São comuns os episódios em que o policial usa a farda e o revolver para intimidar, num claro abuso de poder. No mês passado, um policial da Rotam se irritou com o barulho do som durante uma festa de casamento. Protegido pela arma da corporação, foi ao vizinho reclamar e atirou várias vezes, matando um jovem de 22 anos e ferindo duas pessoas.
Em 2006, o promotor Rodaney Ferreira Gandra se envolveu em uma briga de trânsito com o motociclista Marcos Antônio Maciel Lemos e chamou o filho, o policial militar Leonardo Gandra, que, mesmo em serviço, foi ao socorro do pai. A ocorrência já havia sido registrada pela polícia, mesmo assim Leonardo algemou Marcos Antônio. Segundo denúncia do Ministério Público, sem esboçar agressividade, o motociclista tentou correr e foi baleado nas duas pernas. O militar foi condenado por lesão corporal e excluído da corporação.
Cansados de esperar por justiça, famílias de vitimas da agressão policial fundaram o Comitê Goiano pelo Fim da Violência Policial. Desde 2006, o grupo se mobiliza para não deixar que os crimes sejam esquecidos pela sociedade e pela Justiça. A coordenadora do Comitê, Ironides do Nascimento, perdeu o marido assassinado na desocupação do POI e diz que o movimento foi criado para enfrentar a impunidade legitimada pelo poder público. “Nós criamos para unir esforços e denunciar as graves violações dos direitos humanos praticados por integrantes da policia em Goiás. Muitos tinham medo, então surgiu a ideia de fortalecer essa luta.”

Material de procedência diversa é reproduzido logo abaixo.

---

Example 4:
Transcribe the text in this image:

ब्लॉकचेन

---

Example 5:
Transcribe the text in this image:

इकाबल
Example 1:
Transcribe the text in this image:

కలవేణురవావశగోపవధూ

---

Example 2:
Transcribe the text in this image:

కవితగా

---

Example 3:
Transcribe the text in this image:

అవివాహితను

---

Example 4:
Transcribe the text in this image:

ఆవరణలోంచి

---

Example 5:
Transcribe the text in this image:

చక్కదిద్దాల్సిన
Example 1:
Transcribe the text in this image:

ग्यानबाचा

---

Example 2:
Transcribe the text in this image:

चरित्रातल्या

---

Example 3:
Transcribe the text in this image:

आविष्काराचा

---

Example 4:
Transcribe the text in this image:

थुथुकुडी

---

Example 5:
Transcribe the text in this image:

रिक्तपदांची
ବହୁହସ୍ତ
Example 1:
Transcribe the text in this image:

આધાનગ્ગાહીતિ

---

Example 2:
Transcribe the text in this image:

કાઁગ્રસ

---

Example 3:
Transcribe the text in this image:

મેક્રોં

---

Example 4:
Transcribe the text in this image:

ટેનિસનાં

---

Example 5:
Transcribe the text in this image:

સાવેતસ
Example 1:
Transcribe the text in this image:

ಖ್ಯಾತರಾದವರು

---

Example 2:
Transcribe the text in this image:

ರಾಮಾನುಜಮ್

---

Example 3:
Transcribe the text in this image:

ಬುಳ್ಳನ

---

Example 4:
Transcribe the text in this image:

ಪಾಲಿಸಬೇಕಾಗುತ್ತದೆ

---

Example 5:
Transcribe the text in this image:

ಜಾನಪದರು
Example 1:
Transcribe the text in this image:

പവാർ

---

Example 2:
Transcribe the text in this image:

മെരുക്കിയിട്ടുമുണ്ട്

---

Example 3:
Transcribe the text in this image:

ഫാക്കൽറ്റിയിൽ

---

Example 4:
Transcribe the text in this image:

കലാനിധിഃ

A impunidade começou a perder forças no dia 15 de fevereiro de 2011, quando os crimes cometidos por vários militares, alguns do alto comando da PM foram expostas pela Polícia Federal, na operação denominada Sexto Mandamento – não matarás. Dezenove policiais militares foram presos e passaram a ser investigados por formação de grupo de extermínio. Entre os acusados, o ex-subcomandante geral da PM, o coronel Carlos Cézar Macário. Na época, 17 deles foram transferidos para um presidio federal de segurança máxima em Mato Grosso do Sul. A decisão colocava em xeque a falta de estrutura do Batalhão Anhanguera, o presídio militar.

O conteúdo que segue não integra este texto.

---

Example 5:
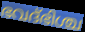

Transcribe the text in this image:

ഭവദ്ഭിശ്ച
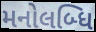
મનોલબ્ધિ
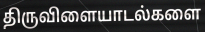
திருவிளையாடல்களை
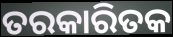
ତରକାରିତକ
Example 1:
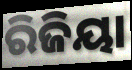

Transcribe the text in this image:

ରିଜିୟା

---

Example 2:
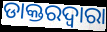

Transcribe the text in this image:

ଡାକ୍ତରଦ୍ୱାରା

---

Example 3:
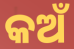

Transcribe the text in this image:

କଅଁ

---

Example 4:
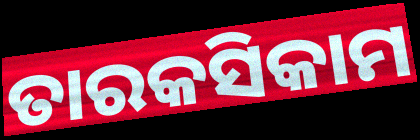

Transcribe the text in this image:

ତାରକସିକାମ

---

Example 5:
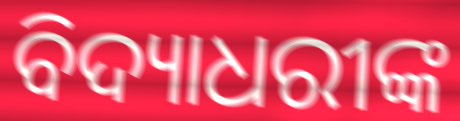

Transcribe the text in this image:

ବିଦ୍ୟାଧରୀଙ୍କ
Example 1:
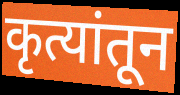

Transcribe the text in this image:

कृत्यांतून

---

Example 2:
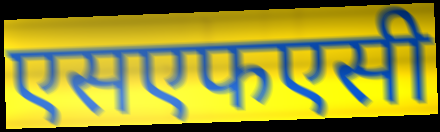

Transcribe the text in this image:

एसएफएसी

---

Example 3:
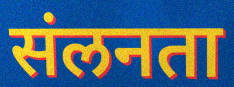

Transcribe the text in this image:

संलनता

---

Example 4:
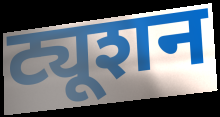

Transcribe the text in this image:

ट्यूशन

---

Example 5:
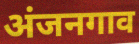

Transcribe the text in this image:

अंजनगाव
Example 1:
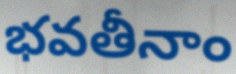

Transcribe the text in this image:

భవతీనాం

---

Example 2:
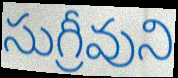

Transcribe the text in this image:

సుగ్రీవుని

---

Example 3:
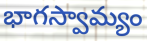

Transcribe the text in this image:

భాగస్వామ్యం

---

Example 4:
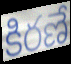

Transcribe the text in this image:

కిరణే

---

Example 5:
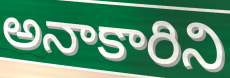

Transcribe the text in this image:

అనాకారిని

A PF constatou diversas facilidades e regalias concedidas aos militares presos. Apesar do barulho, meses depois a justiça permitiu que os acusados voltassem para Goiás. Dois anos depois, apenas um sargento continua preso porque já respondia por outros crimes. Cinco foram absolvidos por falta de provas e 13 aguardam julgamento em liberdade. Todos continuam fazendo uso da farda, lamenta o deputado estadual Mauro Rubem (PT), presidente da Comissão dos Direitos Humanos na Assembleia Legislativa. “Isso é muito sério porque mostra a fragilidade e muitas vezes a conivência dos poderes que deveriam regularmente cumprir o papel do controle externo da polícia. Isso deixa, não só a sociedade desprotegida, como a própria corporação da segurança pública altamente fragilizada.”

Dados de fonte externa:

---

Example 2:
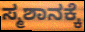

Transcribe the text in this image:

ಸ್ಮಶಾನಕ್ಕೆ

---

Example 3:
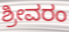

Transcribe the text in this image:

ಶ್ರೀವರಂ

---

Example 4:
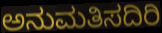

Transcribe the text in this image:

ಅನುಮತಿಸದಿರಿ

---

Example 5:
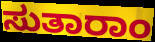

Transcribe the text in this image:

ಸುತಾರಾಂ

Muitos dos crimes atribuídos aos militares reforçam a falta de preparo dos integrantes de uma instituição que, em tese, existe para proteger a população. Os desvios de condutas, a truculência e a imperícia de parte da corporação exigem uma reflexão neste momento em que as prefeituras da capital e de Aparecida de Goiânia tentam regularizar o porte de arma para a Guarda Municipal. Outro ponto que merece atenção é a inciativa recente do governo de contratar ex-reservistas com até 25 anos para reforçar o efetivo da PM. Para o deputado Mauro Rubem, um ato de irresponsabilidade. “Agora o governo vai cometer um erro e nós estamos preparando uma ação judicial para não permitir a contração policial militar temporário, isso é grave, isso é gravíssimo.”